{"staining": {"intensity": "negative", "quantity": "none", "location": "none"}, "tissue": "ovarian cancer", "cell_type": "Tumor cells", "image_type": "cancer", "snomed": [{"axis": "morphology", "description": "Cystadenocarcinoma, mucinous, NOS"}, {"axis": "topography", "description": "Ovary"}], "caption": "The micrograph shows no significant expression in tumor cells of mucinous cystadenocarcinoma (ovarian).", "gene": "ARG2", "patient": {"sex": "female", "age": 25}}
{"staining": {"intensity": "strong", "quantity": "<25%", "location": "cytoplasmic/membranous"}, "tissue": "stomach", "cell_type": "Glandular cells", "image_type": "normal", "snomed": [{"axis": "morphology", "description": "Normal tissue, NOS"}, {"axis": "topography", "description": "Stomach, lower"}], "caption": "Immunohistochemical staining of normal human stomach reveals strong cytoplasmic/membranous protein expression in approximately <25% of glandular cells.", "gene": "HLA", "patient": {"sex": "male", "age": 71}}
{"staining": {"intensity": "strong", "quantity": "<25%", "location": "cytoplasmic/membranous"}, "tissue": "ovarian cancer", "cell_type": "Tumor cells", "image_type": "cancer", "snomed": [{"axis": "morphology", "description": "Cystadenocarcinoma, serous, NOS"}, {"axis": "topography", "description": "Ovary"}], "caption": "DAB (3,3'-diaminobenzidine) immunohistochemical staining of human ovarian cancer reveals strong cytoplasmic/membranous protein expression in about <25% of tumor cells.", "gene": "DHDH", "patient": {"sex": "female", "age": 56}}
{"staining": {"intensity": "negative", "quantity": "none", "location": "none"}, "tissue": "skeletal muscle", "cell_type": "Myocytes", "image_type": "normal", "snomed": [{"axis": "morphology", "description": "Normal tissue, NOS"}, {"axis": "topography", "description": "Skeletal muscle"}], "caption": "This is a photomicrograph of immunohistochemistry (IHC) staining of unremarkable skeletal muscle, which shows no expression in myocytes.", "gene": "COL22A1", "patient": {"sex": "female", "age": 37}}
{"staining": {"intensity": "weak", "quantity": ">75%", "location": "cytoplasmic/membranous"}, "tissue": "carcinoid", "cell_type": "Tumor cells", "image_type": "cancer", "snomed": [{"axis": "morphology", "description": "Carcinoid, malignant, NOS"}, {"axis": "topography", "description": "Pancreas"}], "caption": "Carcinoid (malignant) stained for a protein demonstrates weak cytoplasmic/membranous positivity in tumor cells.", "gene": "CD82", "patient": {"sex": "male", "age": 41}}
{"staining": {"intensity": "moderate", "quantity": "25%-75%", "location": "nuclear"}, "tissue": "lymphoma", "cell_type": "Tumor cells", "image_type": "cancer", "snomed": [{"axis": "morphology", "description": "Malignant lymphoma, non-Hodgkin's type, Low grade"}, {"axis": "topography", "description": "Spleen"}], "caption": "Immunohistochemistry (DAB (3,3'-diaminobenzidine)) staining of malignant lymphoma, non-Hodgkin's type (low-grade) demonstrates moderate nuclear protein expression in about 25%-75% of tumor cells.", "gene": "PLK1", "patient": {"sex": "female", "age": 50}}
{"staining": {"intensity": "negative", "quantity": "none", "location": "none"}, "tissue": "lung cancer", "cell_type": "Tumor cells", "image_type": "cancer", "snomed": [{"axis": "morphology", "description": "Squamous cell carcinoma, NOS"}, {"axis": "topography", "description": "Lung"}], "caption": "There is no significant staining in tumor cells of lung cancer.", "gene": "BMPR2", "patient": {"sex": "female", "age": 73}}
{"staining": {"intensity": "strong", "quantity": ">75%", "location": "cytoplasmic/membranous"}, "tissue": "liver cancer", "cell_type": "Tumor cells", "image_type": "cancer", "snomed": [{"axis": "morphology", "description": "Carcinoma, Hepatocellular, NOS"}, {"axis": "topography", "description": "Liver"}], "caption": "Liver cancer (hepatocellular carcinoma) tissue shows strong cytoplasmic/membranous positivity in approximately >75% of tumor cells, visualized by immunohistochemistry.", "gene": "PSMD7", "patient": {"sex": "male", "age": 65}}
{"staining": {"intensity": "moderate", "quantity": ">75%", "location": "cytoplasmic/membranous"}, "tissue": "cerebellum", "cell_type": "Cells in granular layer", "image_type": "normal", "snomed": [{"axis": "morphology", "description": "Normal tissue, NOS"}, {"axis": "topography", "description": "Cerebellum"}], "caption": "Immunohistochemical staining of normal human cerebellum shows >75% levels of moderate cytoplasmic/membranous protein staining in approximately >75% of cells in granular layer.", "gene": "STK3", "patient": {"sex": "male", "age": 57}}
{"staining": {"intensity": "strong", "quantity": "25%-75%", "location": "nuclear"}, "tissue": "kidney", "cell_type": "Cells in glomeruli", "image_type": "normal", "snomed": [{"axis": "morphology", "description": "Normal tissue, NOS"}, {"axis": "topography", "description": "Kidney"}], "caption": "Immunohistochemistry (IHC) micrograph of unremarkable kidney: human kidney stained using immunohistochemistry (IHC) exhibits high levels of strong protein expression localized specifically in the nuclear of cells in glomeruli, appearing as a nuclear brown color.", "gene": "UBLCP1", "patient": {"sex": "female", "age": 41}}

■ ■ ■ ■

EXERCISE BRIEF: Return only those lines of the records that contain the string "significant".

ANSWER SPACE:
{"staining": {"intensity": "negative", "quantity": "none", "location": "none"}, "tissue": "ovarian cancer", "cell_type": "Tumor cells", "image_type": "cancer", "snomed": [{"axis": "morphology", "description": "Cystadenocarcinoma, mucinous, NOS"}, {"axis": "topography", "description": "Ovary"}], "caption": "The micrograph shows no significant expression in tumor cells of mucinous cystadenocarcinoma (ovarian).", "gene": "ARG2", "patient": {"sex": "female", "age": 25}}
{"staining": {"intensity": "negative", "quantity": "none", "location": "none"}, "tissue": "lung cancer", "cell_type": "Tumor cells", "image_type": "cancer", "snomed": [{"axis": "morphology", "description": "Squamous cell carcinoma, NOS"}, {"axis": "topography", "description": "Lung"}], "caption": "There is no significant staining in tumor cells of lung cancer.", "gene": "BMPR2", "patient": {"sex": "female", "age": 73}}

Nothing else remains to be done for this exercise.